▸ **PROBLEM STATEMENT**:
Restate the entries below verbatim.

▸ **GIVEN DATA**:
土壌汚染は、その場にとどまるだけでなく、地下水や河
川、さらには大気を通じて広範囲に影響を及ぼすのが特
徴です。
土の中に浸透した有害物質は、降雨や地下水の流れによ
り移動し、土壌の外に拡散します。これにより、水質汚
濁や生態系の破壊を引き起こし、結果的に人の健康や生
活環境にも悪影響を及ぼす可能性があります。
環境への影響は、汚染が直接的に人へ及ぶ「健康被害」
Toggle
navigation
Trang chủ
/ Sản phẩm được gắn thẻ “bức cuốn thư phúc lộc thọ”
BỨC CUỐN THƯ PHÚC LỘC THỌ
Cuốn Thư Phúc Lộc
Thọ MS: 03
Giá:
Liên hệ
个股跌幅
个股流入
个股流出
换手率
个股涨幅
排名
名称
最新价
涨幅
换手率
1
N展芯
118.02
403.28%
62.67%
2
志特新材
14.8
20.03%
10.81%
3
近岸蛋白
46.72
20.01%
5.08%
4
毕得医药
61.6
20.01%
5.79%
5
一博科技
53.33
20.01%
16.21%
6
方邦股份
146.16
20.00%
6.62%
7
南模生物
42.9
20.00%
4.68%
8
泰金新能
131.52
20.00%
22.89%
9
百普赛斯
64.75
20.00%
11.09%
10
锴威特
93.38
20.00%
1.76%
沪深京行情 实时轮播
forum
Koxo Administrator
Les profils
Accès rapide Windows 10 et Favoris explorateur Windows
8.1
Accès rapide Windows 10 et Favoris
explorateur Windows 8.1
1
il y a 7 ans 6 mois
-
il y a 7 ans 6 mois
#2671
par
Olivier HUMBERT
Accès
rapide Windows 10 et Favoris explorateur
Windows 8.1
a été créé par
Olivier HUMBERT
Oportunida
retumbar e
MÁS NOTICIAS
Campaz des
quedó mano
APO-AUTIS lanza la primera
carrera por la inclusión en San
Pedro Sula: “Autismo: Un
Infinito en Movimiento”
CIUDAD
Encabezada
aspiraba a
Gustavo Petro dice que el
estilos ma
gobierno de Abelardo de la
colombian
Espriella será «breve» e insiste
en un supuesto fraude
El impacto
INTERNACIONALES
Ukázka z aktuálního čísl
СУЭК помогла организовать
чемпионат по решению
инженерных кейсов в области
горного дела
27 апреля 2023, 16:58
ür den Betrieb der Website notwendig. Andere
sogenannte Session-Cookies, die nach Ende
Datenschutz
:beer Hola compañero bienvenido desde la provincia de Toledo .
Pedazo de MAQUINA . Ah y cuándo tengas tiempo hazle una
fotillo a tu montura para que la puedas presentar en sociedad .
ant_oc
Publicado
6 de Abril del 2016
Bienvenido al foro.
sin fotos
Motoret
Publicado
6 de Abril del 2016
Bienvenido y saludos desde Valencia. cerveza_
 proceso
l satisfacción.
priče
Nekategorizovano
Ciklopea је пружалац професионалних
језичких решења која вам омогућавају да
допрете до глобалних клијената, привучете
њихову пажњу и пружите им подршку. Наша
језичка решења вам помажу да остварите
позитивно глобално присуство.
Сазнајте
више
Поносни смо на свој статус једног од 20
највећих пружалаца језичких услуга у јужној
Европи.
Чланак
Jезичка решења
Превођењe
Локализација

▸ **WRITTEN SOLUTION**:
土壌汚染は、その場にとどまるだけでなく、地下水や河
川、さらには大気を通じて広範囲に影響を及ぼすのが特
徴です。
土の中に浸透した有害物質は、降雨や地下水の流れによ
り移動し、土壌の外に拡散します。これにより、水質汚
濁や生態系の破壊を引き起こし、結果的に人の健康や生
活環境にも悪影響を及ぼす可能性があります。
環境への影響は、汚染が直接的に人へ及ぶ「健康被害」
Toggle
navigation
Trang chủ
/ Sản phẩm được gắn thẻ “bức cuốn thư phúc lộc thọ”
BỨC CUỐN THƯ PHÚC LỘC THỌ
Cuốn Thư Phúc Lộc
Thọ MS: 03
Giá:
Liên hệ
个股跌幅
个股流入
个股流出
换手率
个股涨幅
排名
名称
最新价
涨幅
换手率
1
N展芯
118.02
403.28%
62.67%
2
志特新材
14.8
20.03%
10.81%
3
近岸蛋白
46.72
20.01%
5.08%
4
毕得医药
61.6
20.01%
5.79%
5
一博科技
53.33
20.01%
16.21%
6
方邦股份
146.16
20.00%
6.62%
7
南模生物
42.9
20.00%
4.68%
8
泰金新能
131.52
20.00%
22.89%
9
百普赛斯
64.75
20.00%
11.09%
10
锴威特
93.38
20.00%
1.76%
沪深京行情 实时轮播
forum
Koxo Administrator
Les profils
Accès rapide Windows 10 et Favoris explorateur Windows
8.1
Accès rapide Windows 10 et Favoris
explorateur Windows 8.1
1
il y a 7 ans 6 mois
-
il y a 7 ans 6 mois
#2671
par
Olivier HUMBERT
Accès
rapide Windows 10 et Favoris explorateur
Windows 8.1
a été créé par
Olivier HUMBERT
Oportunida
retumbar e
MÁS NOTICIAS
Campaz des
quedó mano
APO-AUTIS lanza la primera
carrera por la inclusión en San
Pedro Sula: “Autismo: Un
Infinito en Movimiento”
CIUDAD
Encabezada
aspiraba a
Gustavo Petro dice que el
estilos ma
gobierno de Abelardo de la
colombian
Espriella será «breve» e insiste
en un supuesto fraude
El impacto
INTERNACIONALES
Ukázka z aktuálního čísl
СУЭК помогла организовать
чемпионат по решению
инженерных кейсов в области
горного дела
27 апреля 2023, 16:58
ür den Betrieb der Website notwendig. Andere
sogenannte Session-Cookies, die nach Ende
Datenschutz
:beer Hola compañero bienvenido desde la provincia de Toledo .
Pedazo de MAQUINA . Ah y cuándo tengas tiempo hazle una
fotillo a tu montura para que la puedas presentar en sociedad .
ant_oc
Publicado
6 de Abril del 2016
Bienvenido al foro.
sin fotos
Motoret
Publicado
6 de Abril del 2016
Bienvenido y saludos desde Valencia. cerveza_
 proceso
l satisfacción.
priče
Nekategorizovano
Ciklopea је пружалац професионалних
језичких решења која вам омогућавају да
допрете до глобалних клијената, привучете
њихову пажњу и пружите им подршку. Наша
језичка решења вам помажу да остварите
позитивно глобално присуство.
Сазнајте
више
Поносни смо на свој статус једног од 20
највећих пружалаца језичких услуга у јужној
Европи.
Чланак
Jезичка решења
Превођењe
Локализација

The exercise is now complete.